Not just with journalists, creators, clients, and prospects—but internally too.

One reason some marketing leaders may secure budget more effectively than others is that they’ve invested time understanding the pressures their CFOs face. They also understand it’s not “the CFO,” it’s a colleague.

It’s someone they’ve built a relationship with, and someone who may actually fight harder for the budget because of the relationship you’ve taken the time to build.

It’s no different from agency life.

The strongest client relationships aren’t necessarily built when you’re presenting campaign results. They’re built through regular conversations, mutual understanding, offering advice and counsel, and consistently demonstrating value over time.

The same is true with finance. People don’t buy from brands they’ve never heard of. They buy from brands they recognize and trust.

That visibility might come from a creative campaign. It could come from an influencer partnership. It could come from a digital-out-of-home ad on the Elizabeth Line, a digital campaign, a conference appearance, or thought leadership in a key trade or national publication.

image of Noémie de Villoutreys de Brignac and Charlotte Harvey in Cannes Lions
Noémie de Villoutreys de Brignac, Charlotte Harvey – Cannes Lions

More often than not, it’s a combination of all of those things working together.

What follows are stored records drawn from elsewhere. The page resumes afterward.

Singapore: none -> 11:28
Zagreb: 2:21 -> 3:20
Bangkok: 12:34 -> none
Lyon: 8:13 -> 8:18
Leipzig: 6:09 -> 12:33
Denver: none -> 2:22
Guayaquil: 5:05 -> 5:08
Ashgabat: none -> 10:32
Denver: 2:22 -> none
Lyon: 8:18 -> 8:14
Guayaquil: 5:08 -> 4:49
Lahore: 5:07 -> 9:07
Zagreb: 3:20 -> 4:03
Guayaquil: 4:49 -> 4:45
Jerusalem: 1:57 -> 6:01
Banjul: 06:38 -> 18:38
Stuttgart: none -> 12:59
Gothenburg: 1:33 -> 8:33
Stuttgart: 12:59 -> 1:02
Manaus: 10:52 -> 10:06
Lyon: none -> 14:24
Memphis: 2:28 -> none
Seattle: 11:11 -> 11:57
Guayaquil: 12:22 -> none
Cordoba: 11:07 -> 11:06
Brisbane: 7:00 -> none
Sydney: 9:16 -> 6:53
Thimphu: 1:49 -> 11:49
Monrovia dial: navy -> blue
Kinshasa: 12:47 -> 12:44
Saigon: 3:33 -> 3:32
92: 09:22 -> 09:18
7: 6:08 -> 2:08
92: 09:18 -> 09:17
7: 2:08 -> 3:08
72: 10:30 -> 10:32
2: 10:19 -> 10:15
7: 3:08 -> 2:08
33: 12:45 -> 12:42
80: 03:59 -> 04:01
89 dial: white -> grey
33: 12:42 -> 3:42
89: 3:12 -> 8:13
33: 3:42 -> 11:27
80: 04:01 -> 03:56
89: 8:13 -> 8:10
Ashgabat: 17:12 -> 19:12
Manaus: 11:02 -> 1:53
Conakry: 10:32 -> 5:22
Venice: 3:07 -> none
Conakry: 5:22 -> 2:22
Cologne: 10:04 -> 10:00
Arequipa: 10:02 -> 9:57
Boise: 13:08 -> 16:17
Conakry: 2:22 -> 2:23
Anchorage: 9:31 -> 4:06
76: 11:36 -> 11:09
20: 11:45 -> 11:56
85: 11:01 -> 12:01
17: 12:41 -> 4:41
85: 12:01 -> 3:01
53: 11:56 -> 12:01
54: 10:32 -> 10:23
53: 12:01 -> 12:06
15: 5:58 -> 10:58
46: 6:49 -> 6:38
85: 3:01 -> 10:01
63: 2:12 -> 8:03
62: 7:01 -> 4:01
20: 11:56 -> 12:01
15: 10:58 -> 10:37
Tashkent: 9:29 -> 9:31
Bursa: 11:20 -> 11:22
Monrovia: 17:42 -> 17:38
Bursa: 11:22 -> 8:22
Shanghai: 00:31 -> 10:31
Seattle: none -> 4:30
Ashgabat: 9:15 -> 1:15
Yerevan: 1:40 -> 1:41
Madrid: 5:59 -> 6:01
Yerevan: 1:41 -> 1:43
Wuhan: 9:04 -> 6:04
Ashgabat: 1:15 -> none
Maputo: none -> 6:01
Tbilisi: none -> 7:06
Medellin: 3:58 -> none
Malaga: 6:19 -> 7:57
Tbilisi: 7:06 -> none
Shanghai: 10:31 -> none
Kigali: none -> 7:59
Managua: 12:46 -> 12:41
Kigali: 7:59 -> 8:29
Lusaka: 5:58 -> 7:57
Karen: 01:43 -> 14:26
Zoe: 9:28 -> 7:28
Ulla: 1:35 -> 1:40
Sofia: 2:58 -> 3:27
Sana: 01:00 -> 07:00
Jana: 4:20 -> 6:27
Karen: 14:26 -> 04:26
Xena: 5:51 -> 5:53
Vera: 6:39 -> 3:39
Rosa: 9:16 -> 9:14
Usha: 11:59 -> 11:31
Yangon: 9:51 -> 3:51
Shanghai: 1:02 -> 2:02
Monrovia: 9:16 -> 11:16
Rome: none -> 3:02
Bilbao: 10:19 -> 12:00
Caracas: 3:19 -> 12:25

Marketing and communications create the conditions for growth long before somebody enters a sales funnel

Why PR Now Has an Even Bigger Role to Play Than Many People Realize

As consumers increasingly turn to AI platforms alongside traditional search engines, earned media is taking on a new level of importance.

People are asking AI and LLMs about brands, products, providers, and services. They’re comparing options and looking for recommendations before making decisions.

Where do those answers come from?

Often from the very publications and thought leadership programs PR teams work so hard to secure every day — built on years of relationship building and trust.

The visibility we create isn’t just shaping reputation anymore; it’s shaping brands’ discoverability.

And if discoverability influences consideration, and consideration influences sales, then perhaps communications professionals need to get more comfortable explaining our value in commercial terms too.

For me, that was one of the most interesting lessons from Cannes.

The best marketers are becoming translators. They’re doing another communications classic: connecting creative with commerce—creatively.

And perhaps most importantly, they’re learning how to tell the story of marketing in a language everyone in the boardroom can understand.

FAQ

What was the biggest takeaway from Cannes Lions this year?
Marketers are increasingly expected to translate brand and communications activity into commercial outcomes, in terms that resonate with CFOs and business leaders.

Why are relationships with CFOs becoming more important for marketers?
Marketing budgets are under increasing scrutiny. Trusted relationships with finance teams and a shared understanding of business objectives, help marketers secure investment and influence.

What does the article mean by marketers becoming translators?
It means connecting brand-building, reputation, and creativity to measurable business outcomes such as growth, demand, and revenue.

How does PR contribute to business growth?
PR builds trust, visibility, and authority through earned media, thought leadership, and third-party validation, shaping perception and influencing consideration.

Why is AI making PR more important?
As consumers use AI-powered platforms to research brands and products, earned media and authoritative coverage increasingly influence what those systems surface for discovery and recommendations.